• **抜粋**:

..........

ペアレントトレーニングとは?実際に参加して感じたこと~その1~

双子育児

はじめに

我が家には4歳の双子の息子がいます。

兄は幼稚園と療育を併用し、弟は発達がゆっくりなため現在は療育のみ利用しています。また、病院で作業療法(OT)や言語療法(ST)にも通っています。

発達が気になり始めた頃の私は、不安でいっぱいでした。

「どう関わるのが正解なんだろう?」「何をしてあげればいいんだろう?」「私の育て方が悪かったのかな?」
そんなことばかり考えていました。

療育に通い始めてから、勉強会や研修に参加する機会が増え、その中で出会ったのが「ペアレントトレーニング」です。

最初は名前を聞いてもよく分かりませんでした。

「親のための勉強会?」「関わり方について指導されるのかな?」
そんなイメージを持っていました。

しかし実際に参加してみると、想像していたものとは少し違いました。

今回は、私が実際に参加して感じたことや学んだことについて書いてみようと思います。


ペアレントトレーニングとは?

ペアレントトレーニングとは、子どもへの関わり方を学ぶためのプログラムです。

発達障害や発達がゆっくりなお子さんを育てる保護者向けに行われることが多く、療育施設や病院、自治体などで実施されています。

「トレーニング」という名前がついているので少し身構えてしまいますが、親を責めたり指導したりする場ではありません。

子どもの特性を理解し、より良い関わり方を学ぶことが目的です。

..........

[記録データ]
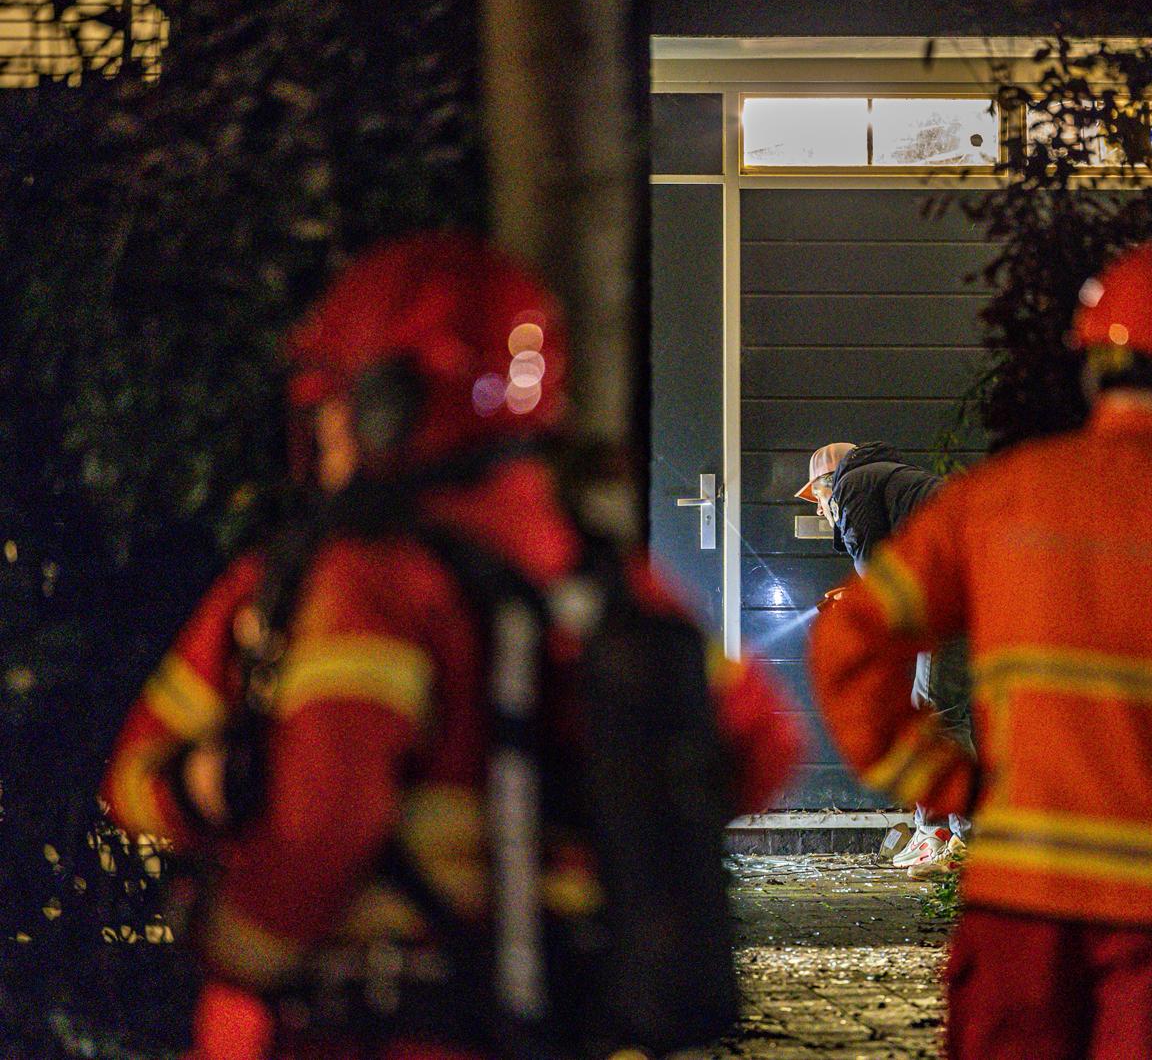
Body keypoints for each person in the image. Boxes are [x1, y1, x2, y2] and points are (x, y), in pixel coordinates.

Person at [102, 232, 803, 1060]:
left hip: (370, 1035)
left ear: (387, 404)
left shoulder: (355, 583)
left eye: (333, 398)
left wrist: (238, 934)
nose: (322, 427)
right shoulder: (600, 576)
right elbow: (764, 747)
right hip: (566, 1029)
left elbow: (320, 815)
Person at [809, 241, 1152, 1060]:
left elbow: (851, 641)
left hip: (1019, 914)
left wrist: (946, 784)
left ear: (1092, 367)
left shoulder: (1000, 499)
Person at [798, 441, 973, 876]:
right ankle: (933, 831)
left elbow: (874, 568)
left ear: (827, 482)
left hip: (955, 602)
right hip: (958, 597)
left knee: (940, 709)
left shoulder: (852, 485)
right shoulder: (889, 483)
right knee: (929, 704)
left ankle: (969, 842)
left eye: (817, 498)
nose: (820, 510)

..........

• **課題一覧**:
1. ペアレントトレーニングを紹介する文章で、このプログラムの実施場所として挙げられているものをすべて書き出してください。
2. ペアレントトレーニングを紹介する文章から、「しかし実際に参加してみると、想像していたものとは少し違いました。」から始まり「治体などで実施されています。」で終わる部分を一字一句変えずに抜き出してください。

• **各課題の解答**:
1. 療育施設、病院、自治体

2.
しかし実際に参加してみると、想像していたものとは少し違いました。

今回は、私が実際に参加して感じたことや学んだことについて書いてみようと思います。


ペアレントトレーニングとは?

ペアレントトレーニングとは、子どもへの関わり方を学ぶためのプログラムです。

発達障害や発達がゆっくりなお子さんを育てる保護者向けに行われることが多く、療育施設や病院、自治体などで実施されています。